• No results found

Vraag 8: betekenis bottle-neck analyses voor de monitoringopzet (SMPF)

C. Verandering van het landschap:

4. Knelpunten per stadium voor uitvoering herstelmaatregelen

In het algemeen veroorzaakt de uitvoering van herstelmaatregelen als kappen, plaggen en het in verstuiving brengen, een verandering van het landschap en in de structuur- en soortensamenstelling van de vegetatie. Knelpunten zijn te verwachten in het voortplantingsstadium, in het bijzonder in de periode dat de eieren afgezet worden en in het groeistadium wanneer de omstandigheden van de voedselplanten van belang zijn.

Indien de maatregelen worden uitgevoerd in terreinen die door verruiging en struweelontwikkeling reeds hun karakteristieke duinfauna verloren hebben, is een afweging in de uitvoering van de maatregel niet relevant meer. Er kan dan alleen sprake zijn van een gewenste inrichting van het terrein in relatie tot potenties voor de fauna. In het geval dat de oorspronkelijke fauna nog wel vertegenwoordigd is, moet de uitvoering van de maatregel gefaseerd worden uitgevoerd met inachtneming van de benodigde oppervlakten en variatie die nodig zijn om populaties te kunnen laten overleven.

Wordt er een maaibeheer geïntroduceerd, dan is de keuze van de maaidatum van belang. Het optimale tijdstip van maaien is voor iedere soort verschillend en houdt verband met stadia in ontwikkelingscycli waarin deze ingreep het beste overleefd wordt. Een vuistregel is dat maaien tussen half september en half oktober voor de meeste soorten het beste uitpakt. Daarnaast is een ongunstig effect op de fauna (maar ook op de flora) vooral het gevolg van de wijze waarop er gemaaid wordt. De aard van de gebruikte machines (wieldruk, motorvermogen, aantal malen berijden van het terrein) bepaalt de mortaliteit onder de fauna bij de uitvoering van de maatregel.

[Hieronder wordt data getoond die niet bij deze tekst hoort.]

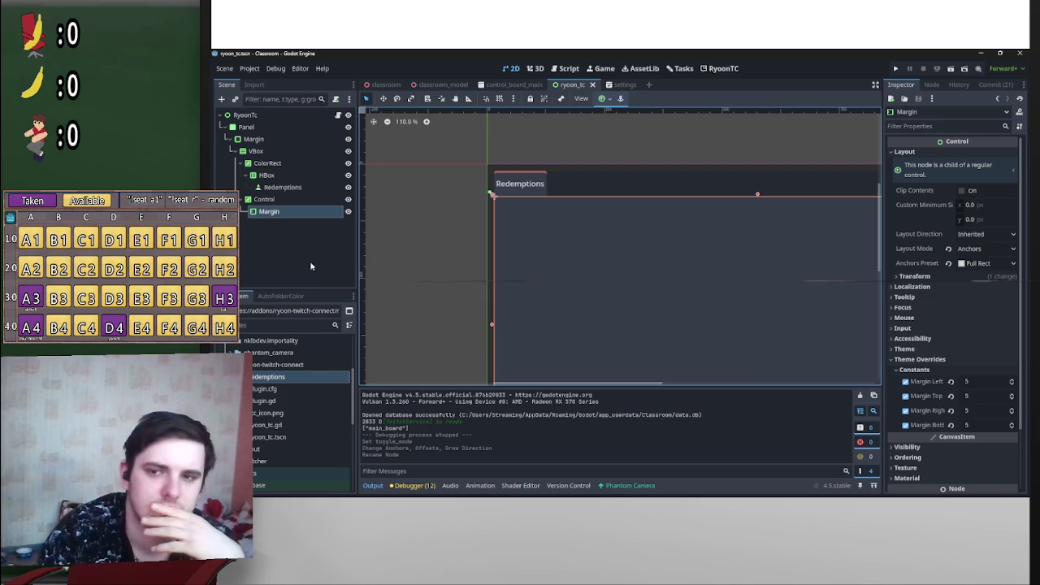
pyautogui.rightClick(295, 214)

Ten aanzien van het introduceren van een beweidingsbeheer moet een beoordeling op de concrete situatie gebaseerd worden. Bovendien moet rekening gehouden worden met de zeer lange periode die nodig is voordat het uiteindelijke effect meetbaar is. De drie fasen in de ontwikkeling zijn:

2e - instellen van een begrazingspatroon van intensief begraasd en extensief

begraasd of onbegraasd na 4 tot 10 jaar, afhankelijk van terreintype en soort vee dat ingezet wordt,

3e - verandering in de soortensamenstelling van de vegetatie die samenhangt met graasintensiteit, strooiselomzetting en bodemontwikkeling na 20 tot 30 jaar. Het termijn waarop de uiteindelijke uitwerking van een begrazingsbeheer beoordeeld kan worden, ligt dus ver buiten het bereik van de onderzoekstermijn. Positieve

effecten op de dagvlinderfauna op korte termijn zijn alleen te verwachten bij soorten die gebonden zijn aan lage vegetaties en waardplanten die gunstig reageren op verstoring. Indien in het terrein op het tijdstip van de introductie van de beweiding nog belangrijke soorten voorkomen, is het zaak om na te gaan welke delen het vee preferent gaat begrazen en of daarmee de levensomstandigheden van deze soorten in het gedrang komen.

5. Kennislacunes

Er zijn twee aspecten die bij het afstemmen van maatregelen op levensvoorwaarden van dagvlinders voor de praktijk het belangrijkst zijn: de kwalitatieve en kwantitatieve maten van ruimte en ruimtelijke verscheidenheid (vegetatiestructuren en -patronen) en kwalitatieve en kwantitatieve grootheden van de voedselplanten. De kennis op dit gebied is gebaseerd op anekdotisch verzamelde gegevens zodat nu nog slechts schattingen en globale aanduidingen gehanteerd kunnen worden. Daarnaast is de vertaling naar hanteerbare grootheden van ruimtelijke patronen en schalen waarop de maatregelen worden uitgevoerd nog onvoldoende uitgewerkt. Voor de praktijk is nodig dat van een aantal soorten gelijktijdig de levensvoorwaarden in beschouwing genomen kunnen worden zodat duidelijk wordt hoe een aantasting of de uitvoering van een herstelmaatregel voor een groep van soorten uitpakt. Het gaat hier om een hiërarchie in de schalen van patroon- en structuurkenmerken van de soortspecifieke habitatten die binnen een terrein aanwezig kunnen zijn. De methode die hiervoor ontwikkeld moet worden, zal tevens toepasbaar moeten zijn voor andere diergroepen zodat voor de fauna in zijn geheel richtlijnen gegeven kunnen worden die voor de terreinbeheerders en werkuitvoerders te hanteren zijn.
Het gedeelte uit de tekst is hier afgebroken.